Israeli who joined Fatah sentenced

57-year-old Oursan Asad gets 7 years in prison for aiding enemy.

A Fatah gunman in Nablus (photo credit: AP)
A Fatah gunman in Nablus
(photo credit: AP)
The Nazareth District Court on Sunday sentenced an Arab Israeli who joined the Fatah movement to seven years in prison and to pay a fine of NIS 25,000.
The man, 57-year-old Oursan Asad, was convicted for aiding and abetting an enemy during a war and conspiring to aid an abet an enemy between 1989 and 1990.
Asad lived in Israel until 1971, when he defected to Lebanon and joined Fatah. By 1989, he was living in Algeria and taking part in the planning of terrorist attacks against Israel, as well as gathering intelligence on Israeli targets. He also played a central role in recruiting and training new Fatah members - among them many Arab Israelis.
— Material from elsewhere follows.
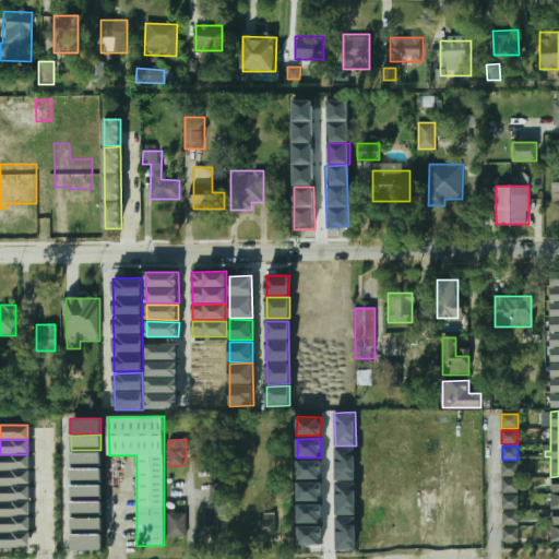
[(355,515),(356,447),(335,447),(335,515),(355,515)]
He oversaw four attempted bombings in Nahariya and the Haifa area, all of which were thwarted by security forces.
Asad was arrested at the Sheikh Hussein border crossing between Jordan and Israel when he declared his Israeli citizenship as a means of getting through.
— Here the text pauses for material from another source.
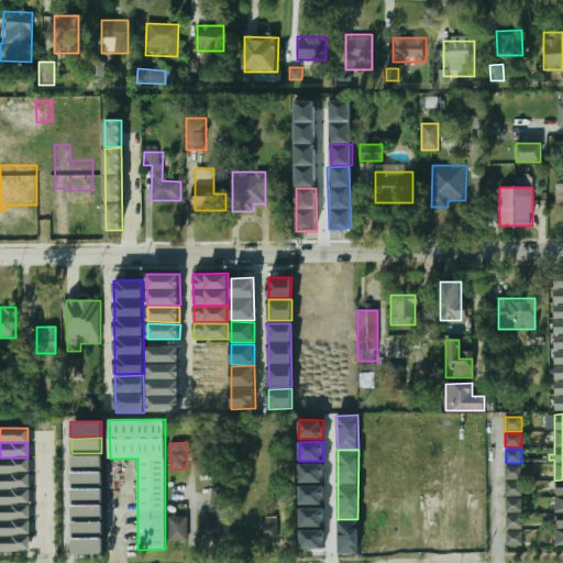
[(72,471),(72,455),(101,455),(101,471),(72,471)]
When reading out the verdict, the judges stressed that the severity of Asad's crimes stemmed from his Israeli citizenship. They further condemned his recruitment of Arab Israelis to the Fatah movement, then a fledgling Palestinian nationalist group which frequently used terrorism to achieve its objectives. His actions, they said, defied the passage of time.